---- EXERCISE MATERIALS
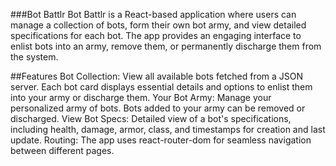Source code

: ###Bot Battlr
Bot Battlr is a React-based application where users can manage a collection of bots, form their own bot army, and view detailed specifications for each bot. The app provides an engaging interface to enlist bots into an army, remove them, or permanently discharge them from the system.

##Features
Bot Collection: View all available bots fetched from a JSON server. Each bot card displays essential details and options to enlist them into your army or discharge them.
Your Bot Army: Manage your personalized army of bots. Bots added to your army can be removed or discharged.
View Bot Specs: Detailed view of a bot's specifications, including health, damage, armor, class, and timestamps for creation and last update.
Routing: The app uses react-router-dom for seamless navigation between different pages.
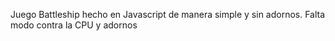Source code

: Juego Battleship hecho en Javascript de manera simple y sin adornos. Falta modo contra la CPU y adornos
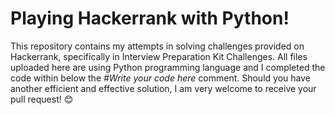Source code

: # Playing Hackerrank with Python!
This repository contains my attempts in solving challenges provided on Hackerrank, specifically in Interview Preparation Kit Challenges. All files uploaded here are using Python programming language and I completed the code within below the *#Write your code here* comment. Should you have another efficient and effective solution, I am very welcome to receive your pull request! :blush:
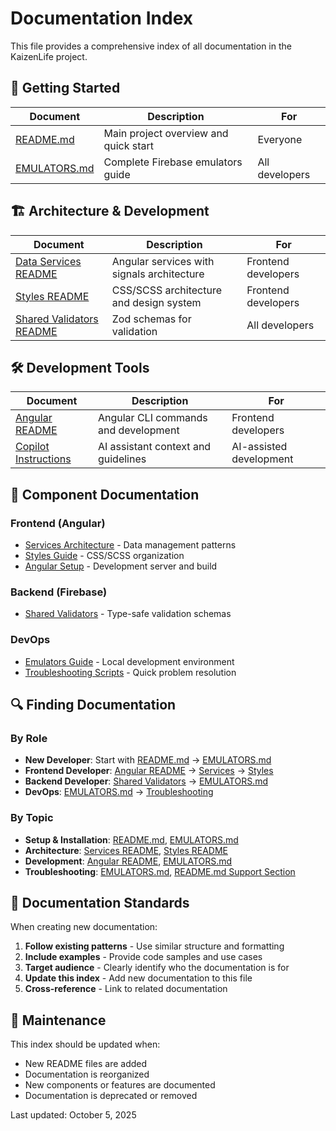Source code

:# Documentation Index

This file provides a comprehensive index of all documentation in the KaizenLife project.

## 🚀 Getting Started

| Document | Description | For |
|----------|-------------|-----|
| [README.md](../README.md) | Main project overview and quick start | Everyone |
| [EMULATORS.md](../EMULATORS.md) | Complete Firebase emulators guide | All developers |

## 🏗️ Architecture & Development

| Document | Description | For |
|----------|-------------|-----|
| [Data Services README](../apps/web/kaizen-web/src/app/services/README.md) | Angular services with signals architecture | Frontend developers |
| [Styles README](../apps/web/kaizen-web/src/styles/README.md) | CSS/SCSS architecture and design system | Frontend developers |
| [Shared Validators README](../packages/shared/src/validators/README.md) | Zod schemas for validation | All developers |

## 🛠️ Development Tools

| Document | Description | For |
|----------|-------------|-----|
| [Angular README](../apps/web/kaizen-web/README.md) | Angular CLI commands and development | Frontend developers |
| [Copilot Instructions](../.github/copilot-instructions.md) | AI assistant context and guidelines | AI-assisted development |

## 📱 Component Documentation

### Frontend (Angular)
- [Services Architecture](../apps/web/kaizen-web/src/app/services/README.md) - Data management patterns
- [Styles Guide](../apps/web/kaizen-web/src/styles/README.md) - CSS/SCSS organization
- [Angular Setup](../apps/web/kaizen-web/README.md) - Development server and build

### Backend (Firebase)
- [Shared Validators](../packages/shared/src/validators/README.md) - Type-safe validation schemas

### DevOps
- [Emulators Guide](../EMULATORS.md) - Local development environment
- [Troubleshooting Scripts](../README.md#support) - Quick problem resolution

## 🔍 Finding Documentation

### By Role
- **New Developer**: Start with [README.md](../README.md) → [EMULATORS.md](../EMULATORS.md)
- **Frontend Developer**: [Angular README](../apps/web/kaizen-web/README.md) → [Services](../apps/web/kaizen-web/src/app/services/README.md) → [Styles](../apps/web/kaizen-web/src/styles/README.md)
- **Backend Developer**: [Shared Validators](../packages/shared/src/validators/README.md) → [EMULATORS.md](../EMULATORS.md)
- **DevOps**: [EMULATORS.md](../EMULATORS.md) → [Troubleshooting](../README.md#support)

### By Topic
- **Setup & Installation**: [README.md](../README.md), [EMULATORS.md](../EMULATORS.md)
- **Architecture**: [Services README](../apps/web/kaizen-web/src/app/services/README.md), [Styles README](../apps/web/kaizen-web/src/styles/README.md)
- **Development**: [Angular README](../apps/web/kaizen-web/README.md), [EMULATORS.md](../EMULATORS.md)
- **Troubleshooting**: [EMULATORS.md](../EMULATORS.md), [README.md Support Section](../README.md#support)

## 📝 Documentation Standards

When creating new documentation:

1. **Follow existing patterns** - Use similar structure and formatting
2. **Include examples** - Provide code samples and use cases
3. **Target audience** - Clearly identify who the documentation is for
4. **Update this index** - Add new documentation to this file
5. **Cross-reference** - Link to related documentation

## 🔄 Maintenance

This index should be updated when:
- New README files are added
- Documentation is reorganized
- New components or features are documented
- Documentation is deprecated or removed

Last updated: October 5, 2025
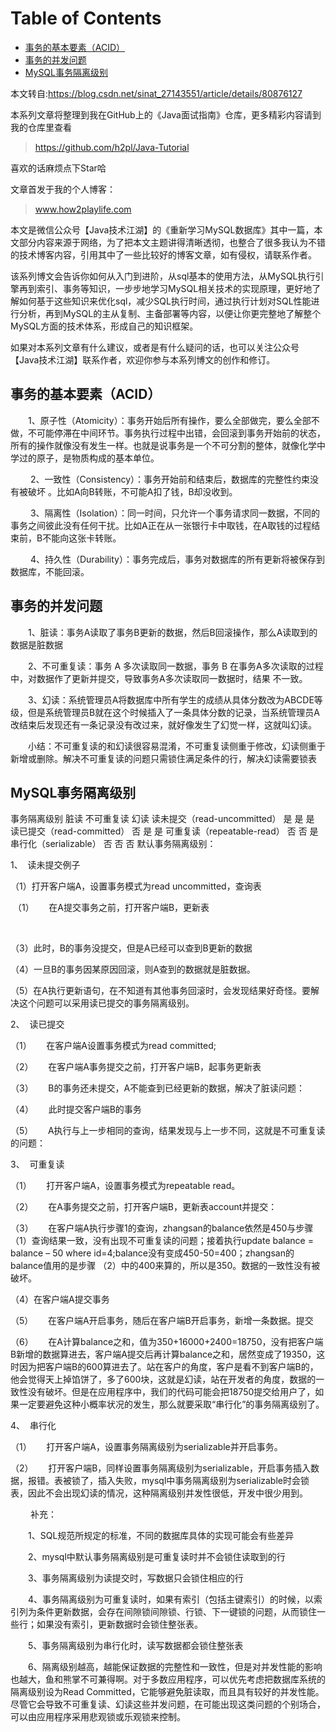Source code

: # Table of Contents

  * [事务的基本要素（ACID）](#事务的基本要素（acid）)
  * [事务的并发问题](#事务的并发问题)
  * [MySQL事务隔离级别](#mysql事务隔离级别)


本文转自:https://blog.csdn.net/sinat_27143551/article/details/80876127

本系列文章将整理到我在GitHub上的《Java面试指南》仓库，更多精彩内容请到我的仓库里查看
> https://github.com/h2pl/Java-Tutorial

喜欢的话麻烦点下Star哈

文章首发于我的个人博客：
> www.how2playlife.com

本文是微信公众号【Java技术江湖】的《重新学习MySQL数据库》其中一篇，本文部分内容来源于网络，为了把本文主题讲得清晰透彻，也整合了很多我认为不错的技术博客内容，引用其中了一些比较好的博客文章，如有侵权，请联系作者。

该系列博文会告诉你如何从入门到进阶，从sql基本的使用方法，从MySQL执行引擎再到索引、事务等知识，一步步地学习MySQL相关技术的实现原理，更好地了解如何基于这些知识来优化sql，减少SQL执行时间，通过执行计划对SQL性能进行分析，再到MySQL的主从复制、主备部署等内容，以便让你更完整地了解整个MySQL方面的技术体系，形成自己的知识框架。

如果对本系列文章有什么建议，或者是有什么疑问的话，也可以关注公众号【Java技术江湖】联系作者，欢迎你参与本系列博文的创作和修订。

<!-- more -->


## 事务的基本要素（ACID）

　　1、原子性（Atomicity）：事务开始后所有操作，要么全部做完，要么全部不做，不可能停滞在中间环节。事务执行过程中出错，会回滚到事务开始前的状态，所有的操作就像没有发生一样。也就是说事务是一个不可分割的整体，就像化学中学过的原子，是物质构成的基本单位。

　　 2、一致性（Consistency）：事务开始前和结束后，数据库的完整性约束没有被破坏 。比如A向B转账，不可能A扣了钱，B却没收到。

　　 3、隔离性（Isolation）：同一时间，只允许一个事务请求同一数据，不同的事务之间彼此没有任何干扰。比如A正在从一张银行卡中取钱，在A取钱的过程结束前，B不能向这张卡转账。

　　 4、持久性（Durability）：事务完成后，事务对数据库的所有更新将被保存到数据库，不能回滚。

## 事务的并发问题

　　1、脏读：事务A读取了事务B更新的数据，然后B回滚操作，那么A读取到的数据是脏数据

　　2、不可重复读：事务 A 多次读取同一数据，事务 B 在事务A多次读取的过程中，对数据作了更新并提交，导致事务A多次读取同一数据时，结果 不一致。

　　3、幻读：系统管理员A将数据库中所有学生的成绩从具体分数改为ABCDE等级，但是系统管理员B就在这个时候插入了一条具体分数的记录，当系统管理员A改结束后发现还有一条记录没有改过来，就好像发生了幻觉一样，这就叫幻读。

　　小结：不可重复读的和幻读很容易混淆，不可重复读侧重于修改，幻读侧重于新增或删除。解决不可重复读的问题只需锁住满足条件的行，解决幻读需要锁表

## MySQL事务隔离级别

事务隔离级别	脏读	不可重复读	幻读
读未提交（read-uncommitted）	是	是	是
读已提交（read-committed）	否	是	是
可重复读（repeatable-read）	否	否	是
串行化（serializable）	否	否	否
默认事务隔离级别：



1、  读未提交例子

（1）打开客户端A，设置事务模式为read uncommitted，查询表



 （1）      在A提交事务之前，打开客户端B，更新表

 



（3）此时，B的事务没提交，但是A已经可以查到B更新的数据



（4）一旦B的事务因某原因回滚，则A查到的数据就是脏数据。



（5）在A执行更新语句，在不知道有其他事务回滚时，会发现结果好奇怪。要解决这个问题可以采用读已提交的事务隔离级别。



2、  读已提交

（1）      在客户端A设置事务模式为read committed;



（2）      在客户端A事务提交之前，打开客户端B，起事务更新表



（3）      B的事务还未提交，A不能查到已经更新的数据，解决了脏读问题：



（4）      此时提交客户端B的事务



（5）      A执行与上一步相同的查询，结果发现与上一步不同，这就是不可重复读的问题：



3、  可重复读

（1）      打开客户端A，设置事务模式为repeatable read。



（2）      在A事务提交之前，打开客户端B，更新表account并提交：



（3）      在客户端A执行步骤1的查询，zhangsan的balance依然是450与步骤（1）查询结果一致，没有出现不可重复读的问题；接着执行update balance = balance – 50 where id=4;balance没有变成450-50=400；zhangsan的balance值用的是步骤 （2）中的400来算的，所以是350。数据的一致性没有被破坏。



（4）在客户端A提交事务



（5）      在客户端A开启事务，随后在客户端B开启事务，新增一条数据。提交



（6）      在A计算balance之和，值为350+16000+2400=18750，没有把客户端B新增的数据算进去，客户端A提交后再计算balance之和，居然变成了19350，这时因为把客户端B的600算进去了。站在客户的角度，客户是看不到客户端B的，他会觉得天上掉馅饼了，多了600块，这就是幻读，站在开发者的角度，数据的一致性没有破坏。但是在应用程序中，我们的代码可能会把18750提交给用户了，如果一定要避免这种小概率状况的发生，那么就要采取“串行化”的事务隔离级别了。



4、  串行化

（1）      打开客户端A，设置事务隔离级别为serializable并开启事务。



（2）      打开客户端B，同样设置事务隔离级别为serializable，开启事务插入数据，报错。表被锁了，插入失败，mysql中事务隔离级别为serializable时会锁表，因此不会出现幻读的情况，这种隔离级别并发性很低，开发中很少用到。



 　　补充：

　　1、SQL规范所规定的标准，不同的数据库具体的实现可能会有些差异

　　2、mysql中默认事务隔离级别是可重复读时并不会锁住读取到的行

　　3、事务隔离级别为读提交时，写数据只会锁住相应的行

　　4、事务隔离级别为可重复读时，如果有索引（包括主键索引）的时候，以索引列为条件更新数据，会存在间隙锁间隙锁、行锁、下一键锁的问题，从而锁住一些行；如果没有索引，更新数据时会锁住整张表。

　　5、事务隔离级别为串行化时，读写数据都会锁住整张表

　　6、隔离级别越高，越能保证数据的完整性和一致性，但是对并发性能的影响也越大，鱼和熊掌不可兼得啊。对于多数应用程序，可以优先考虑把数据库系统的隔离级别设为Read Committed，它能够避免脏读取，而且具有较好的并发性能。尽管它会导致不可重复读、幻读这些并发问题，在可能出现这类问题的个别场合，可以由应用程序采用悲观锁或乐观锁来控制。
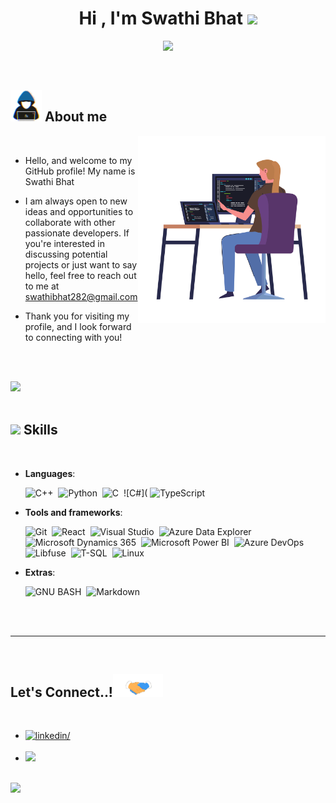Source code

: 
<h1 align="center"><b>Hi , I'm Swathi Bhat </b><img src="https://media.giphy.com/media/hvRJCLFzcasrR4ia7z/giphy.gif" width="35"></h1>

<p align="center">
  <img src="https://readme-typing-svg.herokuapp.com?font=Time+New+Roman&color=cyan&size=25&center=true&vCenter=true&width=800&height=100&duration=6000&lines=Namaskara...&#128591;++;Ex-software+engineer+at+Microsoft;Graduate+student+at+UCSB;Computer+systems+and+security+enthusiast;Lifelong+learner;">
</p>


<br>



	
## <picture><img src = "./assets/mdImages/about_me.gif" width = 50px></picture> **About me**

<picture>
  <source media="(max-width: 767px)" srcset="">
  <img align="right" alt="" src="./assets/mdImages/female-developer.svg" width=300px>
</picture>

<br>


- Hello, and welcome to my GitHub profile! My name is Swathi Bhat

- I am always open to new ideas and opportunities to collaborate with other passionate developers. If you're interested in discussing potential projects or just want to say hello, feel free to reach out to me at <a href="mailto:swathibhat282@gmail.com">swathibhat282@gmail.com</a>

- Thank you for visiting my profile, and I look forward to connecting with you!

<br><br>

<img src="https://user-images.githubusercontent.com/73097560/115834477-dbab4500-a447-11eb-908a-139a6edaec5c.gif"><br><br>

## <img src="https://media2.giphy.com/media/QssGEmpkyEOhBCb7e1/giphy.gif?cid=ecf05e47a0n3gi1bfqntqmob8g9aid1oyj2wr3ds3mg700bl&rid=giphy.gif" width ="25"><b> Skills</b>
<br>

<p align="center">

- **Languages**:

    ![C++](https://img.shields.io/badge/C%2B%2B-F7DF1F.svg?style=for-the-badge&logo=c%2B%2B&logoColor=white&color=peach)&nbsp;
    ![Python](https://img.shields.io/badge/Python%20-%2314354C.svg?style=for-the-badge&logo=python&logoColor=white)&nbsp;
    ![C](https://img.shields.io/badge/C-F7DF1F.svg?style=for-the-badge&logo=C&logoColor=white&color=red)&nbsp;
    ![C#](
    ![TypeScript](https://img.shields.io/badge/TypeScript-F7DF1E.svg?style=for-the-badge&logo=typescript)&nbsp;
  

- **Tools and frameworks**:
  
    ![Git](https://img.shields.io/badge/git-%23F05033.svg?style=for-the-badge&logo=git&logoColor=white)&nbsp;
    ![React](https://img.shields.io/badge/React-F7DF1F.svg?style=for-the-badge&logo=react&color=black)&nbsp;
    ![Visual Studio](https://img.shields.io/badge/VS-F7DF1F.svg?style=for-the-badge&logo=visualstudio&logoColor=blue&color=cyan)&nbsp;
    ![Azure Data Explorer](https://img.shields.io/badge/Kusto-F7DF1F.svg?style=for-the-badge&logo=azuredataexplorer&color=brown)&nbsp;
    ![Microsoft Dynamics 365](https://img.shields.io/badge/Microsoft%20Dynamics%20365-F7DF1F.svg?style=for-the-badge&logo=dynamics365&color=pink)&nbsp;
    ![Microsoft Power BI](https://img.shields.io/badge/Power%20BI-F7DF1F.svg?style=for-the-badge&logo=powerbi&color=skyblue)&nbsp;
    ![Azure DevOps](https://img.shields.io/badge/Azure%20devOps-F7DF1F.svg?style=for-the-badge&logo=azuredevops&logoColor=white&color=red)&nbsp;
    ![Libfuse](https://img.shields.io/badge/libfuse-F7DF1F.svg?style=for-the-badge&logo=libfuse&color=orange)&nbsp;
    ![T-SQL](https://img.shields.io/badge/TSQL-2370ED.svg?style=for-the-badge&logo=sql)&nbsp;
    ![Linux](https://img.shields.io/badge/Linux-FCC624?style=for-the-badge&logo=linux&logoColor=black)&nbsp;
    
<!--- **Front-End Development**:

   ![HTML5](https://img.shields.io/badge/HTML5%20-%23E34F26.svg?style=for-the-badge&logo=html5&logoColor=white)&nbsp;
   ![CSS3](https://img.shields.io/badge/CSS%20-%231572B6.svg?style=for-the-badge&logo=css3&logoColor=white)&nbsp;
   ![TailwindCSS](https://img.shields.io/badge/-Tailwind_CSS-38B2AC?style=for-the-badge&logo=tailwind-css&logoColor=white)&nbsp;

<br>

- **Cloud Hosting**:

    ![Github Pages](https://img.shields.io/badge/GitHub%20Pages-%23327FC7.svg?style=for-the-badge&logo=github&logoColor=white)
    
<br>

- **Softwares and Tools**:

    ![Git](https://img.shields.io/badge/git-%23F05033.svg?style=for-the-badge&logo=git&logoColor=white)&nbsp;
    ![GitHub](https://img.shields.io/badge/github-%23121011.svg?style=for-the-badge&logo=github&logoColor=white)&nbsp;
    ![Figma](https://img.shields.io/badge/Figma-F24E1E?style=for-the-badge&logo=figma&logoColor=white)&nbsp;
    ![Google](https://img.shields.io/badge/google-%234285F4.svg?style=for-the-badge&logo=google&logoColor=white)&nbsp;
    ![Visual Studio Code](https://img.shields.io/badge/VS%20Code-0078d7.svg?style=for-the-badge&logo=visual-studio-code&logoColor=white)&nbsp;
    ![Archcraft](https://img.shields.io/badge/Archcraft-%23404d59?style=for-the-badge&logo=archlinux&logoColor=%#1793D1)&nbsp;

<br>-->

- **Extras**:

    ![GNU BASH](https://img.shields.io/badge/GNU%20Bash-000000?style=for-the-badge&logo=GNU%20Bash&logoColor=white)&nbsp;
    ![Markdown](https://img.shields.io/badge/markdown-%23000000.svg?style=for-the-badge&logo=markdown&logoColor=white)&nbsp;  


</p>

<br>
<br>

-----

<!--<br>


## <img src="https://media.giphy.com/media/iY8CRBdQXODJSCERIr/giphy.gif" width="35"><b> Github Stats </b>
<br>

<div align="center">

[![Swathi's GitHub stats-Dark](https://github-readme-stats.vercel.app/api?username=SwathiSBhat&show_icons=true&theme=dark#gh-dark-mode-only)](https://github.com/anuraghazra/github-readme-stats#gh-dark-mode-only)
[![Swathi's GitHub stats-Light](https://github-readme-stats.vercel.app/api?username=SwathiSBhat&show_icons=true&theme=default#gh-light-mode-only)](https://github.com/anuraghazra/github-readme-stats#gh-light-mode-only)

</div>

<br>
<br>

-----

<br>-->
<br>

## <b> Let's Connect..!</b><img src="./assets/mdImages/handshake.gif" width ="80">
<br>
<div align='left'>

<ul>

<li>
<a href="www.linkedin.com/in/swathi-s-bhat-6180a3128" target="_blank">
<img src="https://img.shields.io/badge/linkedin:  SwathiSBhat-0077B5.svg?style=for-the-badge&logo=linkedin&logoColor=white&color=405DE6" alt=linkedin/>
</a>
</li>

<br>

<li>
<a href="mailto:swathibhat282@gmail.com" target="_blank">
<img src="https://img.shields.io/badge/gmail:  SwathiSBhat-%23EA4335.svg?style=for-the-badge&logo=gmail&logoColor=white" t=mail/>
</a>
</li>
	
</ul>
</div>

<br>
<img src="https://user-images.githubusercontent.com/73097560/115834477-dbab4500-a447-11eb-908a-139a6edaec5c.gif">
<br>
<br>
<br>

<br>
<br>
--------
• _TASK ITEM_
Starting at the line that has "Last updated: October 5, 2025" and stopping after the line that has "该系列博文会告诉你如何从入门", reproduce those lines of the rows with "Source code" swapped for "Markup source" and nothing else changed. Leave the pictures out of your answer.

• _SOLUTION FOR THIS PROBLEM_
Last updated: October 5, 2025
Markup source

: # Table of Contents

  * [事务的基本要素（ACID）](#事务的基本要素（acid）)
  * [事务的并发问题](#事务的并发问题)
  * [MySQL事务隔离级别](#mysql事务隔离级别)


本文转自:https://blog.csdn.net/sinat_27143551/article/details/80876127

本系列文章将整理到我在GitHub上的《Java面试指南》仓库，更多精彩内容请到我的仓库里查看
> https://github.com/h2pl/Java-Tutorial

喜欢的话麻烦点下Star哈

文章首发于我的个人博客：
> www.how2playlife.com

本文是微信公众号【Java技术江湖】的《重新学习MySQL数据库》其中一篇，本文部分内容来源于网络，为了把本文主题讲得清晰透彻，也整合了很多我认为不错的技术博客内容，引用其中了一些比较好的博客文章，如有侵权，请联系作者。

该系列博文会告诉你如何从入门到进阶，从sql基本的使用方法，从MySQL执行引擎再到索引、事务等知识，一步步地学习MySQL相关技术的实现原理，更好地了解如何基于这些知识来优化sql，减少SQL执行时间，通过执行计划对SQL性能进行分析，再到MySQL的主从复制、主备部署等内容，以便让你更完整地了解整个MySQL方面的技术体系，形成自己的知识框架。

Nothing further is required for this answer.